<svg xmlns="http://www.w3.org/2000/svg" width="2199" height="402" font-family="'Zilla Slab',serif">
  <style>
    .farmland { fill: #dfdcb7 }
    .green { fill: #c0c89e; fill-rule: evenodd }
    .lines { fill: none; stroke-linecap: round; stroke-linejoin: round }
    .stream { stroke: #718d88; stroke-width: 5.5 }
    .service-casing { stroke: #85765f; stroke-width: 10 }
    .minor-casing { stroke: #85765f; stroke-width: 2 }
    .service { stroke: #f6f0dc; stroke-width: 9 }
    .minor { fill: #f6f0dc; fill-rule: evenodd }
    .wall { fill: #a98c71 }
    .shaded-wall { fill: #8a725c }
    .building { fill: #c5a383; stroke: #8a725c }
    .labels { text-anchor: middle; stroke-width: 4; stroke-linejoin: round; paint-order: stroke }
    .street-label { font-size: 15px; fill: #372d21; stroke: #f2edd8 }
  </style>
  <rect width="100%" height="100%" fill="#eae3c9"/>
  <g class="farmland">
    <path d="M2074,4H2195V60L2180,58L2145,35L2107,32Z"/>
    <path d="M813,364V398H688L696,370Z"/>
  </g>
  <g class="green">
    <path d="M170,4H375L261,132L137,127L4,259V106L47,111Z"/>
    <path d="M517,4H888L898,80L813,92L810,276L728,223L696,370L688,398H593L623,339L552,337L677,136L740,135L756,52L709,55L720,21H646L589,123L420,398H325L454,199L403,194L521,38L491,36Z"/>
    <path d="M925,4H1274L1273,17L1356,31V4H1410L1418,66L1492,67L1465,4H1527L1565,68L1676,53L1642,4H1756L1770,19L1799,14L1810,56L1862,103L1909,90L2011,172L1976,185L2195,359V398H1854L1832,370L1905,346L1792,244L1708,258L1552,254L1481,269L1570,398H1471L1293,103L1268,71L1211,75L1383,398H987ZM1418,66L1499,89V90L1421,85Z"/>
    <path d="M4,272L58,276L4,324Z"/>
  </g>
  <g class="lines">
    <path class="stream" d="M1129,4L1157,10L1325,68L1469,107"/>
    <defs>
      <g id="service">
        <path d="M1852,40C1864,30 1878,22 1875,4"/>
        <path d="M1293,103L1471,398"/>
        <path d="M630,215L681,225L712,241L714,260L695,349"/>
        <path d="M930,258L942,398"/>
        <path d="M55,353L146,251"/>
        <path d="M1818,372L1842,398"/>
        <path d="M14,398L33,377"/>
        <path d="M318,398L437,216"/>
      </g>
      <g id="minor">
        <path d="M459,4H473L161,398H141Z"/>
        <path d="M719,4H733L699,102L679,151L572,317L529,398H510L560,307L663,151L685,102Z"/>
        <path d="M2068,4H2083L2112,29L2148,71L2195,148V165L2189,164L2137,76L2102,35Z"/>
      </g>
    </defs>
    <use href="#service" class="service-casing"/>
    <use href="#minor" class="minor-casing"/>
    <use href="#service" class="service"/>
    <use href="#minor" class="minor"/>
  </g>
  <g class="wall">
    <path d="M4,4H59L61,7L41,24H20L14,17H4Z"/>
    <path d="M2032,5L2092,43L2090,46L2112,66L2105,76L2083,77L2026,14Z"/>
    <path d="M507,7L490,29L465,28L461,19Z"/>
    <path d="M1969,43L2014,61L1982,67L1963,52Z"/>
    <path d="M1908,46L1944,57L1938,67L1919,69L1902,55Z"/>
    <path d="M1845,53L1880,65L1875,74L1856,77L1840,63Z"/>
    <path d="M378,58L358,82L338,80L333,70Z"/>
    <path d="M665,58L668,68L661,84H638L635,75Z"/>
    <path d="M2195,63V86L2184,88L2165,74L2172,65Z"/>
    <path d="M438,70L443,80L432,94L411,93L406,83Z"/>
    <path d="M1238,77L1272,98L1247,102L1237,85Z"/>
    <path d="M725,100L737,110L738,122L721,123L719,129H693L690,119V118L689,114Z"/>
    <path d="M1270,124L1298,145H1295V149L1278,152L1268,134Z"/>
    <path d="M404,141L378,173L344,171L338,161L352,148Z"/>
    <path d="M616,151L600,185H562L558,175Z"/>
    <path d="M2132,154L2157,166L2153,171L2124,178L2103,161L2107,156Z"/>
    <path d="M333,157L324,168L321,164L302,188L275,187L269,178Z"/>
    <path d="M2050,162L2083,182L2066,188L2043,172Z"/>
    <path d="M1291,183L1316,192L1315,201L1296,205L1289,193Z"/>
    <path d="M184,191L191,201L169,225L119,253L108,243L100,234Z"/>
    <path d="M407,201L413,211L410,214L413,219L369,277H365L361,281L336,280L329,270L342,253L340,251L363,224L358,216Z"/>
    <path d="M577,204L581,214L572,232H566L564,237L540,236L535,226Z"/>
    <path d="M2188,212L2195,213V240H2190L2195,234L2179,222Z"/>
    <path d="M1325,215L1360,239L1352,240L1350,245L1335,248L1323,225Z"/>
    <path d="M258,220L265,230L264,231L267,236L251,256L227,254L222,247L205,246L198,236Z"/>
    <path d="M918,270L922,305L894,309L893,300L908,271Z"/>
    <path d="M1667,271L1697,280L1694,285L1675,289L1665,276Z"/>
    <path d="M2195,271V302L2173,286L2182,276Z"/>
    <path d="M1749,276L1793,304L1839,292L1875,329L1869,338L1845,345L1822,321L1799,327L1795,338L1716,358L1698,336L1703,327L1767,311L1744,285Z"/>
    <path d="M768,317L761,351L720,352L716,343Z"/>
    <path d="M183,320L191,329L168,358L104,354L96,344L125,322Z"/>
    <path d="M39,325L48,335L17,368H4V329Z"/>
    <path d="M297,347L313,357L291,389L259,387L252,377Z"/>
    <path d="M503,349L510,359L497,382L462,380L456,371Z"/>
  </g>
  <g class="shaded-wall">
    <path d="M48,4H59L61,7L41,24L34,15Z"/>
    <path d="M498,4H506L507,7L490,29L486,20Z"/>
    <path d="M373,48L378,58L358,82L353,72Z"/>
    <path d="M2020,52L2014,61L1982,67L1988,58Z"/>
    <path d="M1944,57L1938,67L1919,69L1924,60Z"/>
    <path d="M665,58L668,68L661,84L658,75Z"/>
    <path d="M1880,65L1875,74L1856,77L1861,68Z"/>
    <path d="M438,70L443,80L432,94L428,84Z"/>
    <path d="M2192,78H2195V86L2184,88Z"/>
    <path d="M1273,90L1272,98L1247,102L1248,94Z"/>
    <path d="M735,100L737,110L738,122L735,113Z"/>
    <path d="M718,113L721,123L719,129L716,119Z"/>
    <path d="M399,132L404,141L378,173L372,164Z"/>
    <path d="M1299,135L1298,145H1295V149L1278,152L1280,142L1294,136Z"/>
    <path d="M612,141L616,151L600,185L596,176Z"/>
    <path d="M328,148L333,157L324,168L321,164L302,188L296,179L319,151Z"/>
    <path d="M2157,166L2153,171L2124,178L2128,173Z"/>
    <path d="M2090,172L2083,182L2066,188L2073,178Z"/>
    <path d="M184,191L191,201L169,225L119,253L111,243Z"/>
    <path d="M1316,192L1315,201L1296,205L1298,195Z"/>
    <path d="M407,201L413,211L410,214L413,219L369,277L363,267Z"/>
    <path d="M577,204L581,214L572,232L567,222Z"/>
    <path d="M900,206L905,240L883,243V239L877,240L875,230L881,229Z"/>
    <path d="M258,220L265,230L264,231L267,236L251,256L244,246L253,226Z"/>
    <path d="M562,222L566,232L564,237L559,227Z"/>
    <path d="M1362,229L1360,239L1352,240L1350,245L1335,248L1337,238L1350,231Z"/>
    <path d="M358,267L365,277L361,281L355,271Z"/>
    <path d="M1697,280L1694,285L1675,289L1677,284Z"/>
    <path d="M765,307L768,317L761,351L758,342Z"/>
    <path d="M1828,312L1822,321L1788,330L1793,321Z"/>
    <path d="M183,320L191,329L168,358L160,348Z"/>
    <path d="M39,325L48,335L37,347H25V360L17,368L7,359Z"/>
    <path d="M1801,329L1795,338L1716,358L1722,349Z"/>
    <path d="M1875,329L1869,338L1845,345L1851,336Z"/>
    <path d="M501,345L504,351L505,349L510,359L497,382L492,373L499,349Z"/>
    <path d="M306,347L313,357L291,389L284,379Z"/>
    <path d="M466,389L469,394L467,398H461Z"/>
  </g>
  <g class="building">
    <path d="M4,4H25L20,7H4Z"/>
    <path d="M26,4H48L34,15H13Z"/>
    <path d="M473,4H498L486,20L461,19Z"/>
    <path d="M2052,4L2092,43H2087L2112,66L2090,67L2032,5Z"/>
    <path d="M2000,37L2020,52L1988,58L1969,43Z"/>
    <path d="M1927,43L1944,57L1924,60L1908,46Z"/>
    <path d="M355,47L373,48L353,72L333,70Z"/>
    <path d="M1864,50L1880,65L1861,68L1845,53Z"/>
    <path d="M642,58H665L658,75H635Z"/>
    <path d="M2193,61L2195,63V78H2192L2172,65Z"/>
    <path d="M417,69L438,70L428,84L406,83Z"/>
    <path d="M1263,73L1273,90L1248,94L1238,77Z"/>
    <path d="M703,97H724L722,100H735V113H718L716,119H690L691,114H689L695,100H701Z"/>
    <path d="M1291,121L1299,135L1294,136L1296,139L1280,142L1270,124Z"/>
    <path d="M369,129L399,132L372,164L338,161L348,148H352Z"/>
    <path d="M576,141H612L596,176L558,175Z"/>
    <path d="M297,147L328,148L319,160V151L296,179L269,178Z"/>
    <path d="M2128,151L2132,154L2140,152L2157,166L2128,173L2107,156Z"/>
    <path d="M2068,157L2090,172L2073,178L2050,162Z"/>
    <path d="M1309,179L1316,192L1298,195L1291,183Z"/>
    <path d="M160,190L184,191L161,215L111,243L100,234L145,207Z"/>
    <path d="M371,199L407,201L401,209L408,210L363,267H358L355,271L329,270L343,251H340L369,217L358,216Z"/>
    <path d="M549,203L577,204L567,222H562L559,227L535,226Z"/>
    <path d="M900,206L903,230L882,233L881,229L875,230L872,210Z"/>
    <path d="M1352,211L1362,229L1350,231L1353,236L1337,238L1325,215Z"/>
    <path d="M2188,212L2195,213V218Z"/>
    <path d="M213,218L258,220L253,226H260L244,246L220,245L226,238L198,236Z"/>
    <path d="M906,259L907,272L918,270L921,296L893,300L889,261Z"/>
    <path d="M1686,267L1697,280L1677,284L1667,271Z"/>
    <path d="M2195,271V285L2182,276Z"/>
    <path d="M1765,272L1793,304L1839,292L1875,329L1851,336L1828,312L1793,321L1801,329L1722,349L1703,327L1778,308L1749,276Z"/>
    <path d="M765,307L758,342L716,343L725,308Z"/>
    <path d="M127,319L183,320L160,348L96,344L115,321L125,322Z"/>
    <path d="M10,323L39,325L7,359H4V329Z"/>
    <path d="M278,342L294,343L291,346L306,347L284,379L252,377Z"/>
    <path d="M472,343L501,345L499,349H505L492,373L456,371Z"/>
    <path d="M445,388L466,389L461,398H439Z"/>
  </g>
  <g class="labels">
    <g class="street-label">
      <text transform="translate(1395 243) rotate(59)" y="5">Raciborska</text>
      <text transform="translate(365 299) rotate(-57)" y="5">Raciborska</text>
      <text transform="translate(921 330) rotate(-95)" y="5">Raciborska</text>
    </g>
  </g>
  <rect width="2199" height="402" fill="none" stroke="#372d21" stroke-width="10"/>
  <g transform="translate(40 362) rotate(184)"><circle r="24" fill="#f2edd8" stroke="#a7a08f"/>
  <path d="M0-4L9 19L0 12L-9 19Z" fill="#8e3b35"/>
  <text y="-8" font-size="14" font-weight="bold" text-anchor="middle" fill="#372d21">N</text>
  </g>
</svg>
**********
How to complete this task
Find out how many lines above hold "rotate". Write only the number.

Result for this exercise
4